Go through the data below and report how many lines contain "assign"; the reply holds only that number.

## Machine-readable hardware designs
§ §

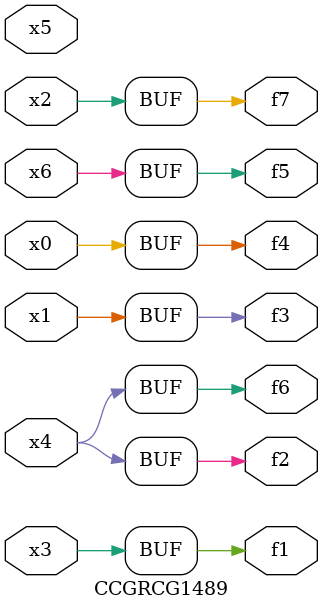
<source format=v>
module CCGRCG1489(
	input x0, x1, x2, x3, x4, x5, x6,
	output f1, f2, f3, f4, f5, f6, f7
);
	assign f1 = x3;
	assign f2 = x4;
	assign f3 = x1;
	assign f4 = x0;
	assign f5 = x6;
	assign f6 = x4;
	assign f7 = x2;
endmodule

</source>
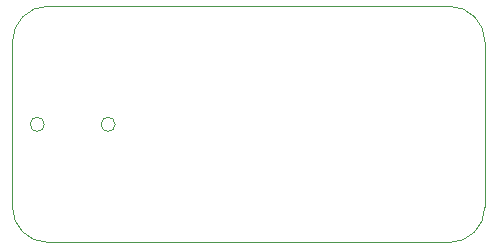
<source format=gm1>
%TF.GenerationSoftware,KiCad,Pcbnew,(6.0.0-0)*%
%TF.CreationDate,2022-11-25T09:40:40+01:00*%
%TF.ProjectId,pcm5102a_codec_breakout,70636d35-3130-4326-915f-636f6465635f,rev?*%
%TF.SameCoordinates,Original*%
%TF.FileFunction,Profile,NP*%
%FSLAX46Y46*%
G04 Gerber Fmt 4.6, Leading zero omitted, Abs format (unit mm)*
G04 Created by KiCad (PCBNEW (6.0.0-0)) date 2022-11-25 09:40:40*
%MOMM*%
%LPD*%
G01*
G04 APERTURE LIST*
%TA.AperFunction,Profile*%
%ADD10C,0.100000*%
%TD*%
%TA.AperFunction,Profile*%
%ADD11C,0.120000*%
%TD*%
G04 APERTURE END LIST*
D10*
X123000000Y-80000000D02*
X157000000Y-80000000D01*
X120000000Y-97000000D02*
X120000000Y-83000000D01*
X157000000Y-100000000D02*
G75*
G03*
X160000000Y-97000000I-1J3000001D01*
G01*
X120000000Y-97000000D02*
G75*
G03*
X123000000Y-100000000I3000001J1D01*
G01*
X160000000Y-83000000D02*
X160000000Y-97000000D01*
X157000000Y-100000000D02*
X123000000Y-100000000D01*
X123000000Y-80000000D02*
G75*
G03*
X120000000Y-83000000I1J-3000001D01*
G01*
X160000000Y-83000000D02*
G75*
G03*
X157000000Y-80000000I-3000001J-1D01*
G01*
D11*
X128700000Y-90000000D02*
G75*
G03*
X128700000Y-90000000I-600000J0D01*
G01*
X122700000Y-90000000D02*
G75*
G03*
X122700000Y-90000000I-600000J0D01*
G01*
M02*

</source>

§ §

## Solution
7